A Google security audit uncovered a glitch in Google Plus that exposed data from nearly 500,000 accounts, causing the company to shutter the social network and spur a German data protection probe.

A Google security audit called Project Strobe was tasked with assessing third-party access to Google account and Android device data and the initial findings uncovered a "glitch" that sparked the shutdown of Google+ and a probe by a German data protection agency.

The Google security audit found issues in different Google products, leading the company to limit the data that apps have access to when connected to Gmail, limit the data available through the Android Contacts API and to give users more control over what data is shared with apps that connect to a Google account.

But, the biggest issue found by the Google security audit was a bug in the Google+ API that gave third-party apps access to certain fields in a user's profile that weren't explicitly marked as "public." Google claimed this only included a user's name, email address, occupation, gender and age and did "not include any other data you may have posted or connected to Google+ or any other service, like Google+ posts, messages, Google account data, phone numbers or G Suite content."
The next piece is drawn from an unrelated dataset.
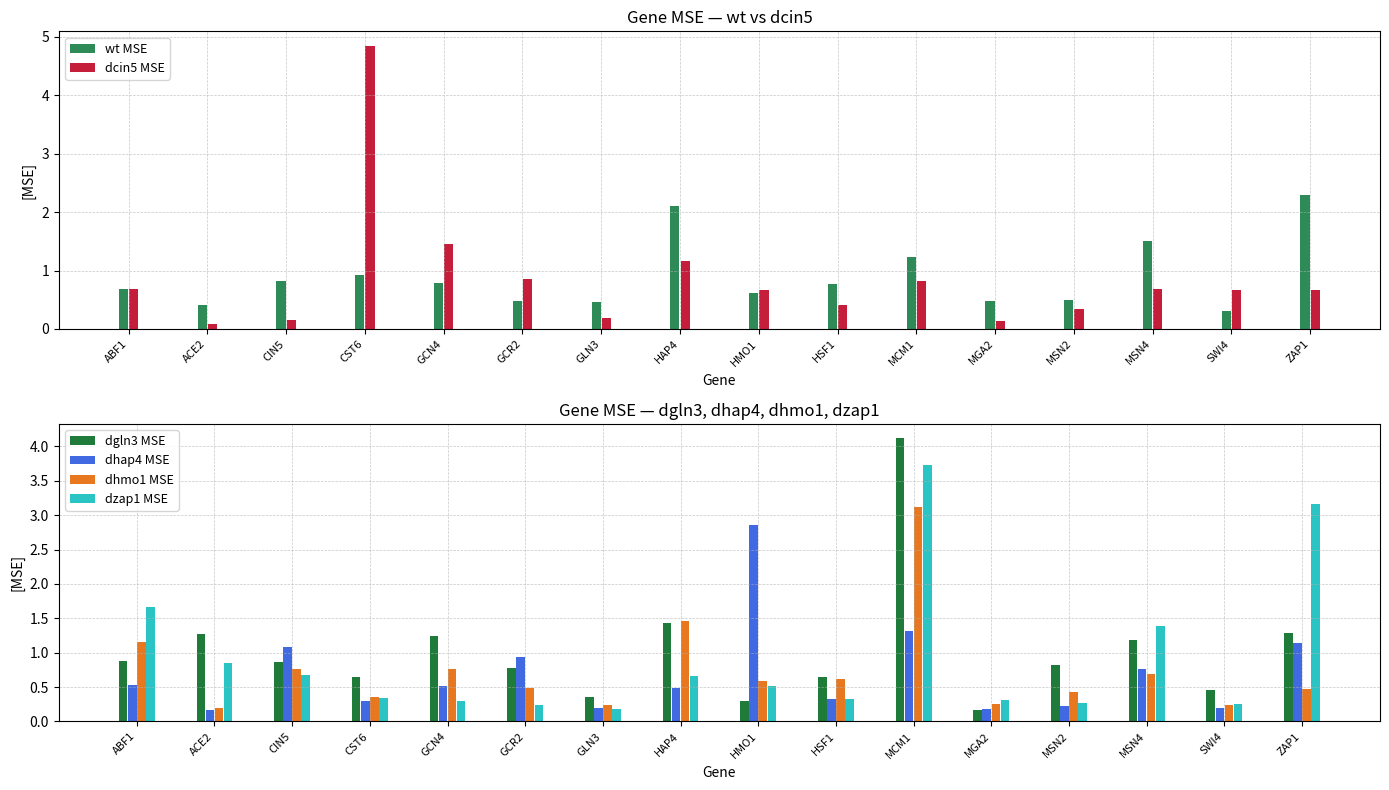

Rank the categories by dgln3 MSE value from highest to lowest.

MCM1, HAP4, ZAP1, ACE2, GCN4, MSN4, ABF1, CIN5, MSN2, GCR2, HSF1, CST6, SWI4, GLN3, HMO1, MGA2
"We found no evidence that any developer was aware of this bug, or abusing the API, and we found no evidence that any profile data was misused," wrote Ben Smith, Google fellow and vice president of engineering, in a blog post. "We made Google+ with privacy in mind and therefore keep this API's log data for only two weeks. That means we cannot confirm which users were impacted by this bug. However, we ran a detailed analysis over the two weeks prior to patching the bug, and from that analysis, the Profiles of up to 500,000 Google+ accounts were potentially affected. Our analysis showed that up to 438 applications may have used this API."

Google fixed the bug, and said Google+ for consumers will be shut down in August 2019, though the enterprise version of the app will remain. But the issue was present from 2015 until March 2018 and the company has come under fire because affected users were never notified of the issue after the Google security audit.

Paul Bischoff, editor at Comparitech, said Google was "pleading ignorance in order to shield itself from legal ramifications."

"It has conveniently left out some crucial figures in its response that would give us a more clear picture of the scope of this incident. For example, Google says 438 applications had unauthorized access to Google+ profile data, but it doesn't say how many of its users used those apps. And while Google says it performed a cursory investigation and found nothing suspicious, it also notes that it didn't actually contact or audit any of the developers of those apps," Bischoff wrote via email. "As popular and high-profile as Google is, and due to the fact that this vulnerability existed for the better part of three years, it would be reasonable to assume the number of occurrences in which Google+ data was obtained and misused is non-zero."

Baber Amin, CTO West at Ping Identity, said although "both the recent Facebook breach and the Google+ data incident stemmed from API vulnerability issues, there is a fundamental difference between the two."

"On the one hand, Facebook issued tokens for apps to access user data without checking if an app was authorized to get such access in the first place. In Google's case, the incident was a result of an API programming error. Google granted permission for developers to access certain information, but the user had to give their consent," Amin wrote via email. "The issue arose because Google's APIs also granted access to a user's friend's private information. An important layer was lacking: consent from the user's friends." 

Ilia Kolochenko, CEO of High-Tech Bridge, said the timeline of the Google security audit and disclosure "is incomprehensibly long and will likely provoke a lot of questions from regulatory authorities."

Inability to assess and quantify the users impacted does not exempt from disclosure.
Ilia KolochenkoCEO, High-Tech Bridge

"Inability to assess and quantify the users impacted does not exempt from disclosure. Although, a security vulnerability per se does not automatically trigger the disclosure duty, in this case it seems that Google has some reasonable doubts that the flaw could have been exploited," Kolochenko wrote via email. "Technically speaking, this is one more colorful example that bug bounty is no silver bullet even with the highest payouts by Google. Application security is a multi-layered approach process that requires continuous improvement and adaptation for new risks and threats. Such vulnerabilities usually require a considerable amount of efforts to be detected, especially if it (re)appears on a system that has been already tested. Continuous and incremental security monitoring is vital to maintain modern web systems secure."

The first regulatory authority to begin asking questions was Johannes Caspar, data protection and freedom of information commissioner, based in Hamburg, Germany, according to a report by Bloomberg. Caspar noted that no investigation has begun and he had no more information on the Google+ exposure than anyone else.

However, Tyler Moffitt, senior threat research analyst at Webroot, said Google might not face too harsh a penalty for the data exposure discovered by the Google security audit.

"Although it seems that Google has shut down an entire line of business due to this breach, from a GDPR perspective, the company appears to have gotten off light. Had this breach occurred just a few months later, Google could be subject to strict GDPR fines for not keeping user data safe," Moffitt wrote via email. "It's important for consumers to realize that connecting apps in social media platforms only increases the amount of valuable information that could potentially be breached, as well as increases attack vectors that hackers can leverage."